For many people, leaving a faith community or shifting in belief creates its own grief — the loss of identity, community, certainty, and a framework that once held everything together. Whether you’re in the middle of deconstruction, rebuilding something new, or simply trying to make sense of what happened to you, this work matters. You are allowed to question. You are allowed to grieve. And you are allowed to find your way to something that actually feels true.

Is Individual Therapy Right For You?

I offer individual therapy in Nashville at my Music Row office and via telehealth for adults throughout Tennessee and South Carolina. Whether you’re working through something specific or simply feeling stuck, disconnected, or like you’ve lost yourself somewhere along the way, therapy can help you find your footing again.

I work with adults navigating a wide range of concerns — trauma and its long-term effects, grief and loss, relationship patterns, religious abuse and deconstruction, and the identity shifts that often arrive in midlife. My approach is relational, trauma-informed, and collaborative, rooted in the belief that understanding yourself more fully — your history, your nervous system, your patterns — is what creates lasting change.

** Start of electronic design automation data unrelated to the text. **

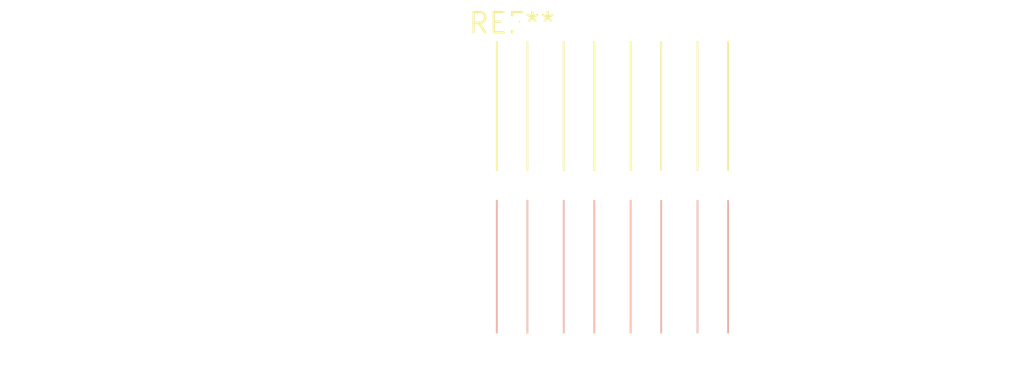
<source format=kicad_pcb>
(kicad_pcb (version 20240108) (generator pcbnew)

  (general
    (thickness 1.6)
  )

  (paper "A4")
  (layers
    (0 "F.Cu" signal)
    (31 "B.Cu" signal)
    (32 "B.Adhes" user "B.Adhesive")
    (33 "F.Adhes" user "F.Adhesive")
    (34 "B.Paste" user)
    (35 "F.Paste" user)
    (36 "B.SilkS" user "B.Silkscreen")
    (37 "F.SilkS" user "F.Silkscreen")
    (38 "B.Mask" user)
    (39 "F.Mask" user)
    (40 "Dwgs.User" user "User.Drawings")
    (41 "Cmts.User" user "User.Comments")
    (42 "Eco1.User" user "User.Eco1")
    (43 "Eco2.User" user "User.Eco2")
    (44 "Edge.Cuts" user)
    (45 "Margin" user)
    (46 "B.CrtYd" user "B.Courtyard")
    (47 "F.CrtYd" user "F.Courtyard")
    (48 "B.Fab" user)
    (49 "F.Fab" user)
    (50 "User.1" user)
    (51 "User.2" user)
    (52 "User.3" user)
    (53 "User.4" user)
    (54 "User.5" user)
    (55 "User.6" user)
    (56 "User.7" user)
    (57 "User.8" user)
    (58 "User.9" user)
  )

  (setup
    (pad_to_mask_clearance 0)
    (pcbplotparams
      (layerselection 0x00010fc_ffffffff)
      (plot_on_all_layers_selection 0x0000000_00000000)
      (disableapertmacros false)
      (usegerberextensions false)
      (usegerberattributes false)
      (usegerberadvancedattributes false)
      (creategerberjobfile false)
      (dashed_line_dash_ratio 12.000000)
      (dashed_line_gap_ratio 3.000000)
      (svgprecision 4)
      (plotframeref false)
      (viasonmask false)
      (mode 1)
      (useauxorigin false)
      (hpglpennumber 1)
      (hpglpenspeed 20)
      (hpglpendiameter 15.000000)
      (dxfpolygonmode false)
      (dxfimperialunits false)
      (dxfusepcbnewfont false)
      (psnegative false)
      (psa4output false)
      (plotreference false)
      (plotvalue false)
      (plotinvisibletext false)
      (sketchpadsonfab false)
      (subtractmaskfromsilk false)
      (outputformat 1)
      (mirror false)
      (drillshape 1)
      (scaleselection 1)
      (outputdirectory "")
    )
  )

  (net 0 "")

  (footprint "SolderWire-0.25sqmm_1x04_P4.2mm_D0.65mm_OD1.7mm_Relief2x" (layer "F.Cu") (at 0 0))

)

</source>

Individual therapy may be a fit if:

• You’re carrying something heavy and need a safe place to process it

• You recognize patterns in your relationships that keep repeating

• You’re in a season of transition and struggling to find your footing

• You’ve experienced religious trauma or are navigating a faith shift

• You’re a woman or man in midlife asking deeper questions about who you are and what you want

• You want to understand yourself better — not just cope better

Sessions are 50 minutes and available weekly or biweekly. Telehealth sessions are available throughout Tennessee and South Carolina, making it easy to fit therapy into a busy schedule. A free 15-minute consultation is available to see if we’re a good fit.

“Therapy is not about becoming, it’s about unbecoming all the things you believed you had to be to be loved.”